From the moment Ireland’s Call thundered out inside the Millennium Stadium it was obvious something special was in the air. Never had a chorus of anything but Hen Wlad Fy Nhadau reverberated under the roof of Cardiff’s iconic venue to such deafening levels.
The green hoards descended upon Cardiff to make this World Cup tie feel as though it was being played in Dublin. The irony is that there were undoubtedly more Irish fans here among the 72,163 attendance than would have been at the Aviva Stadium. And with the roof closed, the decibel levels rose to unprecedented levels.
“I can barely hear myself think,” quipped Jamie Heaslip as he strained to hear the questions in his pitch-side interview after the game.
Ireland expected commitment but what they got was a remarkable display of heroism in the face of cruel adversity as injuries took a terrible toll.
The fans had answered their country’s call and played their part in yet another memorable day in the Welsh capital, which has become a home from home for Irish rugby over the past decade.
Munster twice lifted the Heineken Cup here against French opposition, in 2006 against Biarritz and 2008 against Toulouse.
Leinster returned in 2011 to produce the most remarkable comeback in Heineken Cup Final history against Northampton Saints. And by then, Ireland had finally broken their intolerable 61-year wait to claim a Grand Slam.
Heaslip, a veteran of 84 Tests later added: “I’ve been lucky enough to play in some huge games for Leinster, Ireland and the British Lions but that atmosphere surpassed anything I’ve ever played in before.
“Both sets of fans were a credit to the game. At times our lungs were bursting and our legs were on fire but to hear the French chanting Allez Les Bleus and the Irish respond with Fields of Athenry and Ole Ole Ole was incredible. When you looked up during any break, all you could see was green. They were the 16th man who gave us a huge lift.
“It even started before the game when we were on the team bus coming in to the stadium through the crowds. I had flash backs of the Grand Slam game. It was unbelievable.” Of all those previous triumphs, none of those were in the face of such adversity as this given the loss two talismen before half-time.
The Millennium Stadium had hosted them all so it was with excitement and a hint of confidence that Irish fans arrived, ready to see two of Europe’s heavyweight go toe to toe.
And it was like sitting ringside at a world title bout in that opening 40 minutes, described as a “slug-fest” by Heaslip.
The ferocity of the tackle, the commitment of the charge and the unrelenting intensity of the breakdown was brutal yet utterly compelling. This was blood and thunder rugby at its best.
Spectators winced and groaned at every bone-jarring challenge but you could not take your eyes off these 30 players, these warriors, as they slugged it out for 12 rounds. All that was missing was the gloves.
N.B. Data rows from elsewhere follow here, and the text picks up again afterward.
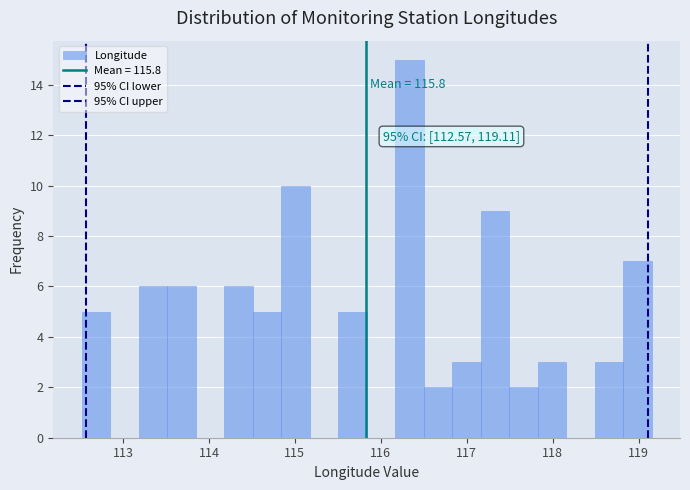

Read against the x-axis, roughly where is the centre of the tallest bar?

116.3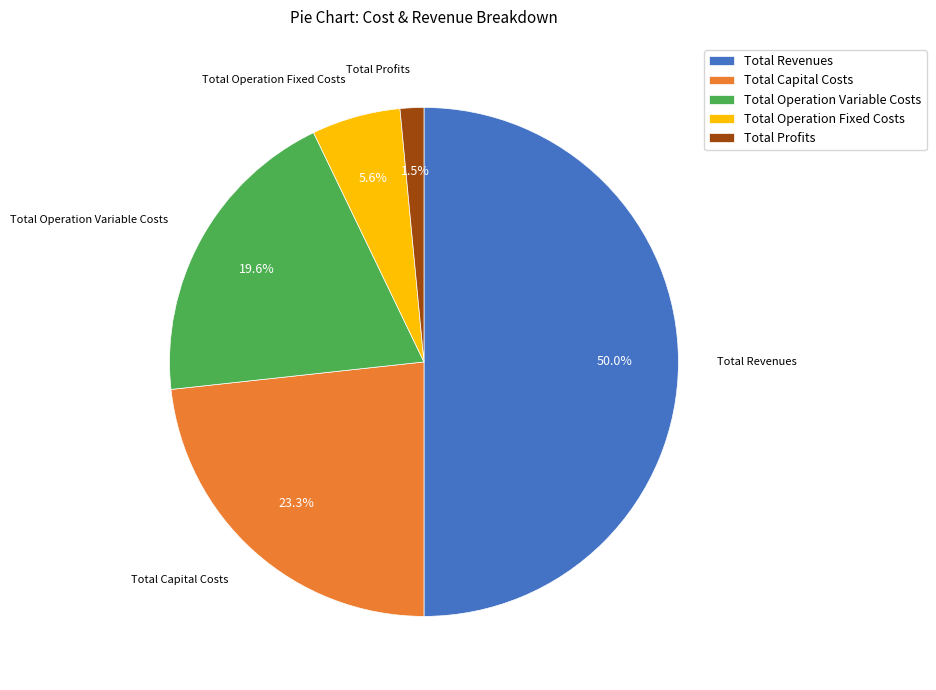

To the nearest percent, what percentage of the pie is Total Operation Fixed Costs?

6%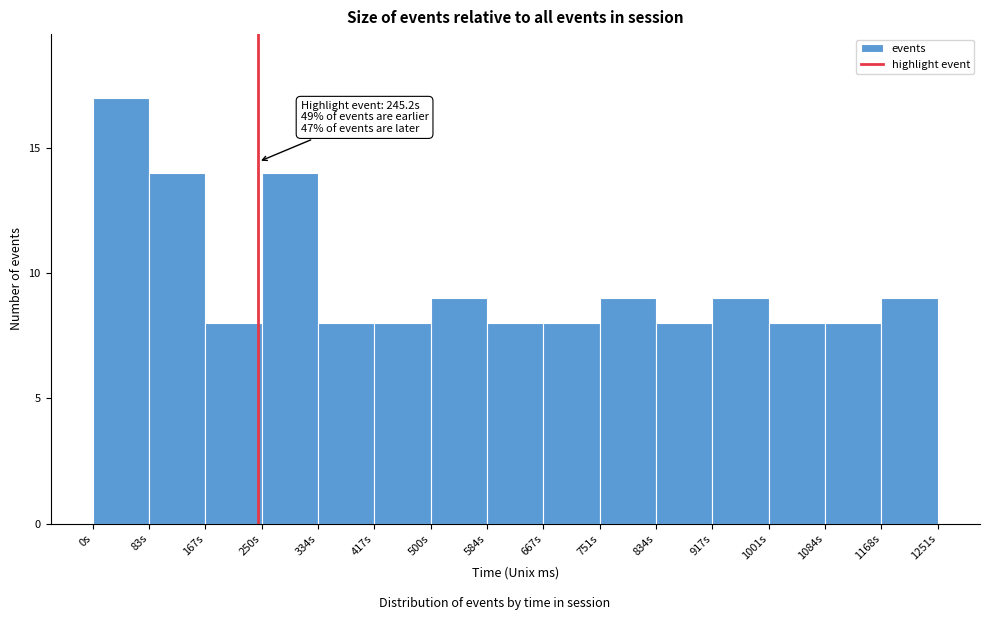

Which range on the x-axis has the tallest bar?

0 to 80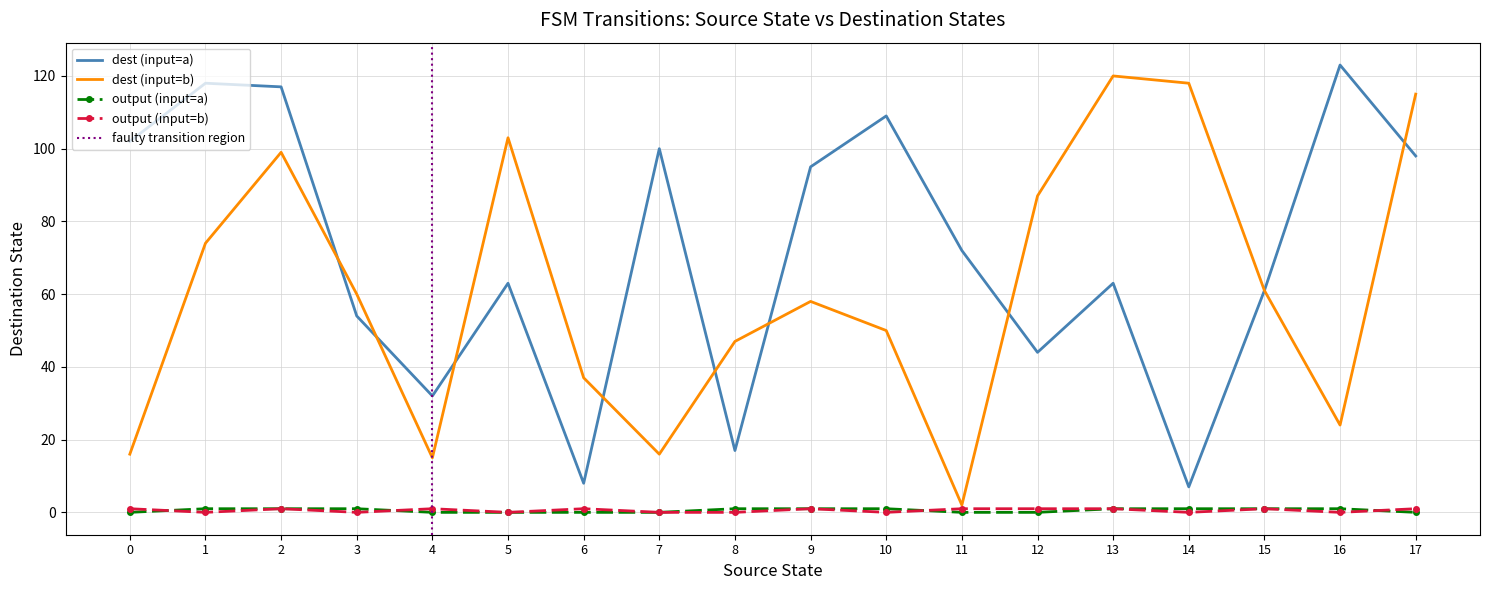

True or false: dest (input=a) and output (input=a) cross at least once.

False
Joe Schmidt had been building to his moment for the past six months. Everything they had done, every training session, each of their summer fixtures and even their pool games thus far were merely the hors d’oeuvres.
Ireland had never beaten France in the World Cup after defeats in 1995, 203 and 2007, all by 22 points or more. This was the moment Ireland had to peak and they did.
France looked out on their feet yet it was Ireland who suffered not just once, or even twice, but three times to injury.
First Jonathan Sexton limped off with groin injury though it was a jarring tackle by Louis Picamoles that finished him off. Enter Ian Madigan and the Dubliner emerged from the shadow of Sexton and stood tall in the full glare of World Cup rugby.
Ireland then had to walk past the prone figure of Paul O’Connell as they made their way to the dressing room at half-time, rubber-necking for news of their captain. They were to also lose the services of the outstanding Peter O’Mahony before the game was won.
The squad rallied, Irish fans celebrated but for this moment of glory, Ireland could yet pay a heavy price.